2026-08-13 –, Room 4
Protein-DNA binding can depend on sequence changes even outside direct complex contact regions. While an MD-based protocol can capture this indirect readout with high correlation to experiment, its cost limits large-scale use. We present a Julia package to estimate DNA deformation free energies with practical analytical models optimized from simulation trajectories. These models aim to explain these affinity differences at much lower cost, enabling broader screening or sequence optimization.
Biological motivation
Protein recognition of DNA target sequences relies on two main mechanisms: direct and indirect readout. While direct readout arises from base-specific contacts between amino acids and DNA chemical groups, indirect readout depends on sequence-dependent DNA shape and deformability. This makes it subtler, but still highly influential in protein–DNA binding affinity.
Modeling DNA deformation
As a concrete example, we consider the Fis–DNA complex, whose binding affinity is sensitive to sequence changes even outside the protein–DNA contact region. Our work shows that a molecular dynamics (MD)-based protocol with modern force-field parameters can already capture these changes, with strong correlation to experiment. However, this approach is too computationally expensive for broad comparative studies or target-sequence optimization. To address this, we developed a Julia package to estimate DNA deformation free energies from simulation data using practical models with different accuracy tradeoffs.

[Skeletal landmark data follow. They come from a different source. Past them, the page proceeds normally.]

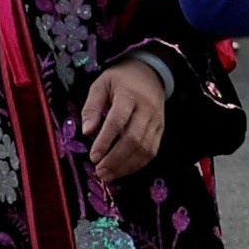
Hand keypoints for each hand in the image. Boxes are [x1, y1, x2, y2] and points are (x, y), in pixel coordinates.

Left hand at [73, 56, 170, 184]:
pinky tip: (123, 170)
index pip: (118, 121)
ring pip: (144, 148)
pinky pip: (152, 151)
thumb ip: (91, 107)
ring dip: (126, 166)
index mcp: (129, 95)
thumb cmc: (120, 80)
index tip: (93, 157)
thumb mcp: (100, 85)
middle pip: (133, 139)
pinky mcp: (161, 129)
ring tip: (108, 176)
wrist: (150, 72)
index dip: (105, 141)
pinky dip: (137, 164)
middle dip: (115, 159)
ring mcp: (157, 121)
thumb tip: (87, 132)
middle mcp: (147, 109)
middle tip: (99, 172)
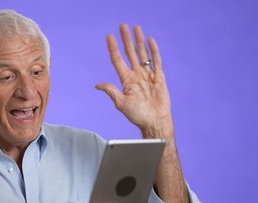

These models build on well-established features of DNA mechanics: local interactions along the chain, rigid-base descriptions in helical coordinates, and the influence of discrete backbone states on conformational preferences. Together, these ingredients make it possible to represent DNA deformation energetics with a reduced and tractable set of parameters. Using MD simulations as a data source, we introduce maximum-likelihood and pseudo-maximum-likelihood approaches that learn these reduced models while retaining the essential physics of DNA deformation. The resulting analytical framework enables rapid estimation of thermodynamic quantities such as deformation free energies, opening the door to larger-scale studies and sequence screening.
Julia implementation
Julia is a natural fit for this problem because it brings together statistical modeling, optimization, and high-performance scientific computing in a single expressive environment. The package is designed with abstractions that separate model definitions from implementation details, making it easier to extend, test, and compare new approaches. This talk will show how biologically motivated assumptions and Julia-based software design come together in a practical tool for lower-cost estimation of sequence-dependent DNA deformation effects.
Hello everyone!
My name is Christian Sustay and I am currently a PhD student at the Technical University of Munich in the group for Theoretical Biophysics - Molecular Dynamics.
Interests
At the moment I am mostley interested in
- Enhanced sampling techniques
- DNA interactions and deformation
- Statistical mechanics for biomolecules
Programming Languages
For the most part, I carry out my work using Python and Julia.